Jean-Luc Martinez président-directeur du Louvre

Didier Rykner 1 1 commentaire

3/4/13 - Nomination - Paris, Musée du Louvre - Alors que tout le monde annonçait Sylvie Ramond - il s’agissait du choix de la ministre de la Culture - c’est Jean-Luc Martinez, 49 ans, qui sera nommé aujourd’hui, selon nos informations, au poste de président-directeur du Louvre pendant le Conseil des Ministres qui se tient actuellement à l’Elysée.

La directrice du Musée des Beaux-Arts de Lyon aura probablement souffert de la volonté ouvertement affichée en interne d’Aurélie Filippetti de nommer une femme à ce poste [1], ce qui a pu finalement jouer en sa défaveur à l’heure du choix. Sylvie Ramond avait pourtant un bon bilan à faire valoir à la tête du deuxième musée de France (qui s’est notamment enrichi sous sa direction d’un Poussin et d’un Ingres) et qui a organisé de nombreuses et belles expositions d’art ancien ou du XIXe.
Contrairement aux craintes qui s’étaient faites jour, la procédure de choix a, en réalité, été plutôt bien menée par le ministère de la Culture dont on peut seulement regretter qu’il ait fort mal communiqué à ce sujet. Si l’on peut se demander pourquoi certaines candidatures, comme celle de Michel Hilaire, directeur du Musée Fabre de Montpellier, dont l’action à la tête de ce musée est remarquable, n’ont pas été retenues dans la liste finale, force est de constater que les trois conservateurs qui restaient en lice avaient chacun toute légitimité à diriger cet établissement. Certains ont regretté que des candidats n’aient pas été auditionnés par la ministre, mais cela n’a rien de choquant : comme dans tout recrutement (y compris dans le privé), ils ont d’abord été reçus par des collaborateurs en charge d’une première sélection (notamment Laurence Engel, directeur de cabinet, et Philippe Barbat, conseiller chargé du patrimoine), Aurélie Filippetti n’ayant rencontré in fine que ceux qu’ils avaient retenus après avoir également pris conseil auprès de personnalités extérieures, comme les anciens présidents du Louvre.
La course en tête a, en réalité, été beaucoup plus serrée que prévue et le choix définitif ne s’est fait que dans la dernière semaine. Laurent Le Bon, au départ éliminé, est revenu dans la liste proposée au Président de la République et a tenu la corde pendant quelques jours avant d’être finalement écarté au profit de Jean-Luc Martinez.

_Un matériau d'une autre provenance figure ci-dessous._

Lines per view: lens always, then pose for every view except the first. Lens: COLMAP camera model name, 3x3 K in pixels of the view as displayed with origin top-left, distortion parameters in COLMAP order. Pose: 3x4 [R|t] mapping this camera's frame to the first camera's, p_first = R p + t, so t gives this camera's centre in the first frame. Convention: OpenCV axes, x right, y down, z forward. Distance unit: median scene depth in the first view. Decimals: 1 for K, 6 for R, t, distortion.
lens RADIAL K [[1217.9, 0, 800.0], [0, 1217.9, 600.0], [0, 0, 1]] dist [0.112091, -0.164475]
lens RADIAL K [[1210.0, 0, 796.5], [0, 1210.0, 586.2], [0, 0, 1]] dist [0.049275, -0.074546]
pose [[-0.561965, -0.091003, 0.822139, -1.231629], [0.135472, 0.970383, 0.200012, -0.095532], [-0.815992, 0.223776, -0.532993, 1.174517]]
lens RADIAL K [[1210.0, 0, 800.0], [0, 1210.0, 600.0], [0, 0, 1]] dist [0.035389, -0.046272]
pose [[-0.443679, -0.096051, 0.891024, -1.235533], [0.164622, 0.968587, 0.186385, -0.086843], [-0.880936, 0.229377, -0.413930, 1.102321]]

C’est donc la candidature interne qui l’a finalement emporté, ce qui n’était pas évident au départ. Une décision qui évitera certainement les inévitables résistances qu’une grande machine comme le Louvre peut connaître lorsqu’une personnalité extérieure est nommée à sa tête.
Jean-Luc Martinez, dont nous avons peu parlé dans La Tribune de l’Art car il a en charge les antiquités grecques et romaines qui sortent de notre champ, est en tout cas unanimement respecté par ses pairs et considéré comme un véritable savant, dont les connaissances ne se résument d’ailleurs pas à sa spécialité. Agrégé d’histoire, membre de l’École française d’Athènes, il a participé à des chantiers de fouille en Grèce avant de devenir conservateur en chef au Musée du Louvre en 1997. Il a succédé en 2007 à son mentor, Alain Pasquier, à la tête du département des Antiquités Grecques et Romaines.

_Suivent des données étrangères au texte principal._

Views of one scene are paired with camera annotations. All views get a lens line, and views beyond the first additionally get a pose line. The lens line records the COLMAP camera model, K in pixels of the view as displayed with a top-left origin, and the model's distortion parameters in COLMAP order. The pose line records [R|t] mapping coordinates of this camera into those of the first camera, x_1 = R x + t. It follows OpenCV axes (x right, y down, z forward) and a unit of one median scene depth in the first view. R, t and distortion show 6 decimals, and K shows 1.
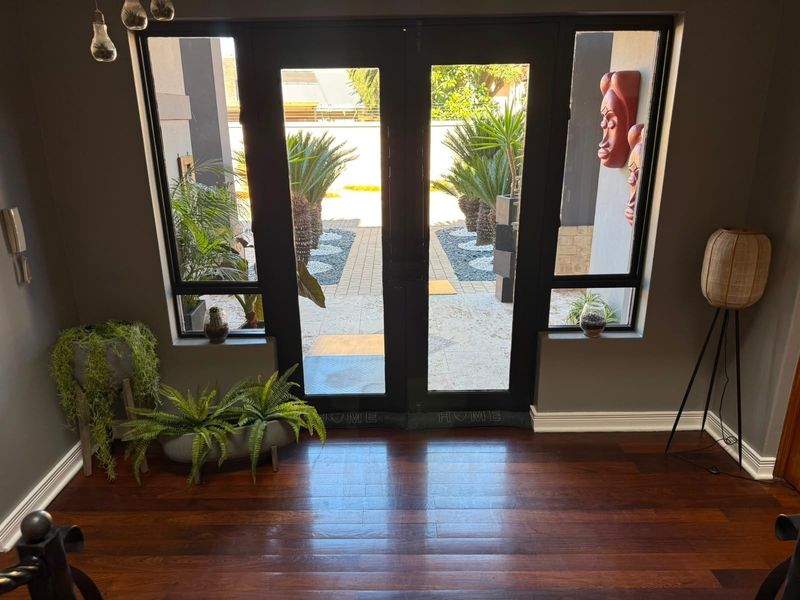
lens RADIAL K [[562.9, 0, 395.4], [0, 562.9, 286.8], [0, 0, 1]] dist [0.019228, -0.008698]
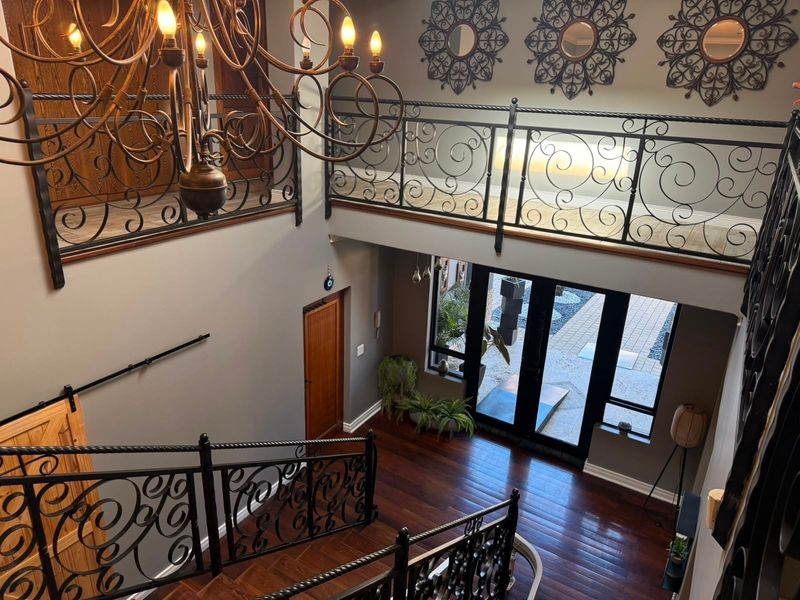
lens RADIAL K [[562.9, 0, 398.5], [0, 562.9, 301.5], [0, 0, 1]] dist [0.019228, -0.008698]
pose [[0.843501, 0.235829, -0.482587, 0.540851], [-0.214092, 0.971619, 0.100603, -0.376064], [0.492616, 0.018459, 0.870051, -1.015443]]
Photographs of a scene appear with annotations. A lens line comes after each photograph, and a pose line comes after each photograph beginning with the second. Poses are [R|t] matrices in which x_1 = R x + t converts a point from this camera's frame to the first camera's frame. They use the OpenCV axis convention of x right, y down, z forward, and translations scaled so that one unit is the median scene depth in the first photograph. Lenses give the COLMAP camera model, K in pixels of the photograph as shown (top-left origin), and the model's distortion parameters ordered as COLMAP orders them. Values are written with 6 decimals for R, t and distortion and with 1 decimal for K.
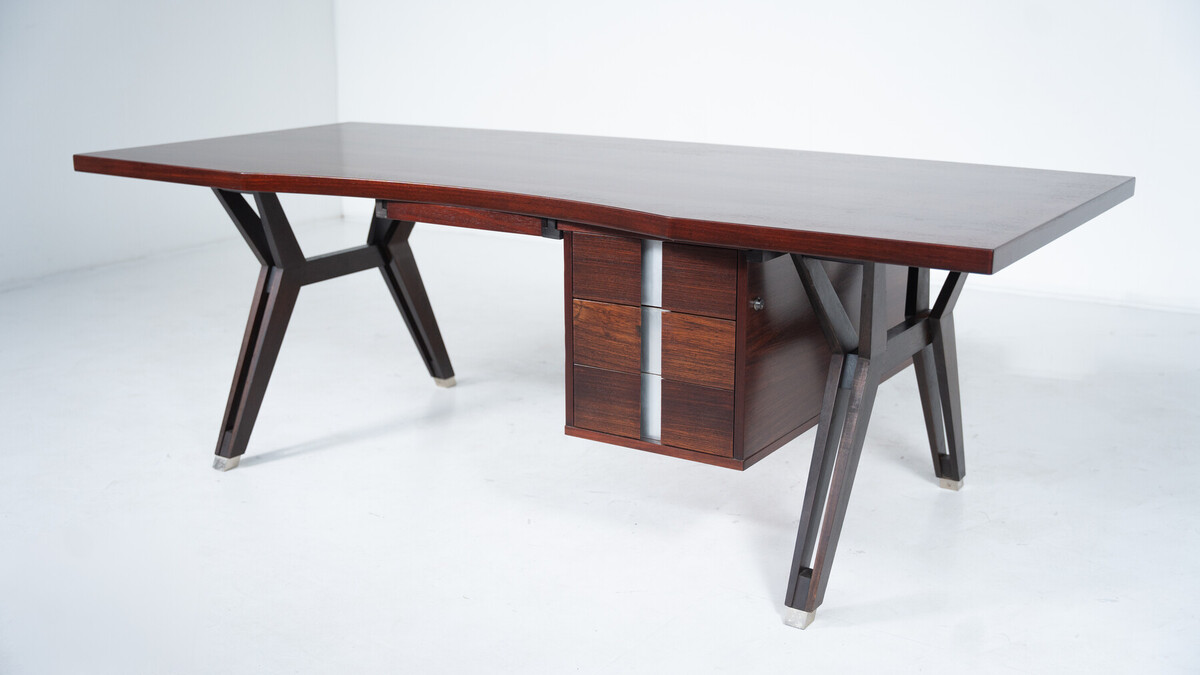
lens RADIAL K [[1390.5, 0, 600.0], [0, 1390.5, 337.5], [0, 0, 1]] dist [0.007602, 0.000339]
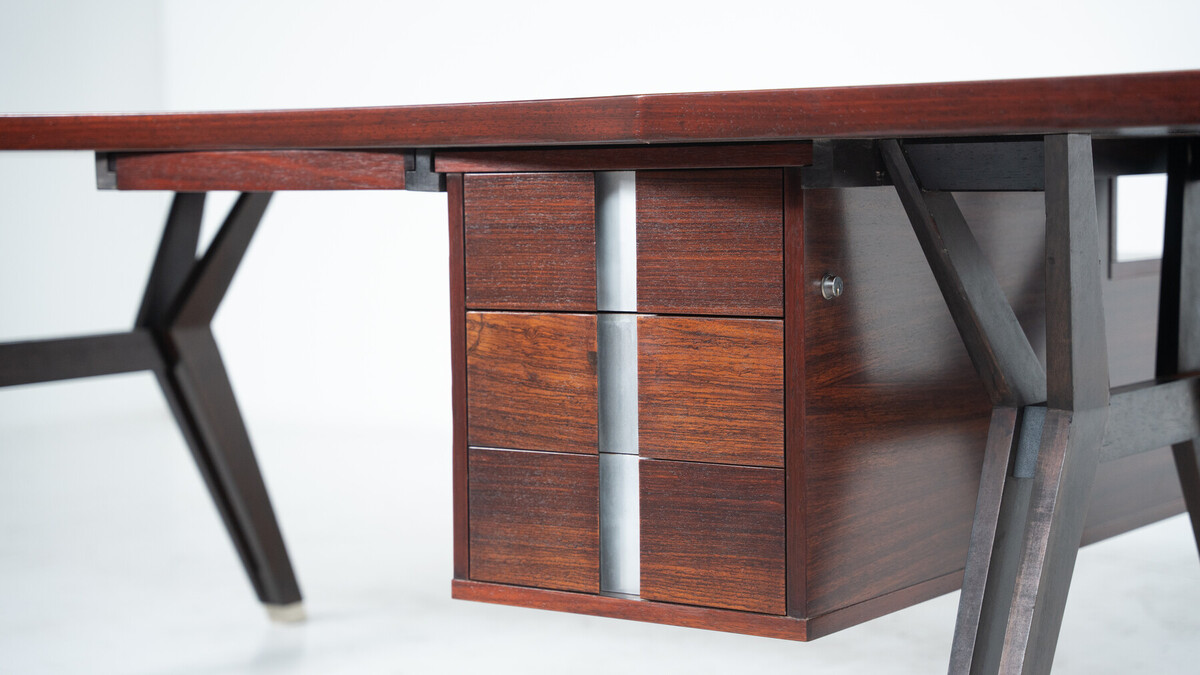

Les chantiers ne manqueront pas pour le nouveau président qui aura comme avantage de parfaitement connaître le Louvre et les difficultés auxquelles il sera confronté. Nous avons écrit ici, sans concession, ce que nous pensions de l’action d’Henri Loyrette. Celui-ci quitte le musée alors que les moyens qui lui seront affectés diminuent de manière importante. Ces baisses de crédit (alors que François Hollande disait vouloir maintenir le budget de la Culture) sont inadmissibles, mais le souhait du ministère de la Culture de recentrer le musée sur ses missions premières est, en revanche, parfaitement louable.
Parmi les premières décisions que devra prendre Jean-Luc Martinez, viendront en tout cas la nomination du directeur du département des Arts Graphiques, vacant depuis fin janvier et le départ de Carel van Tuyll, et celle de son propre successeur au département des Antiquités Grecques et Romaines.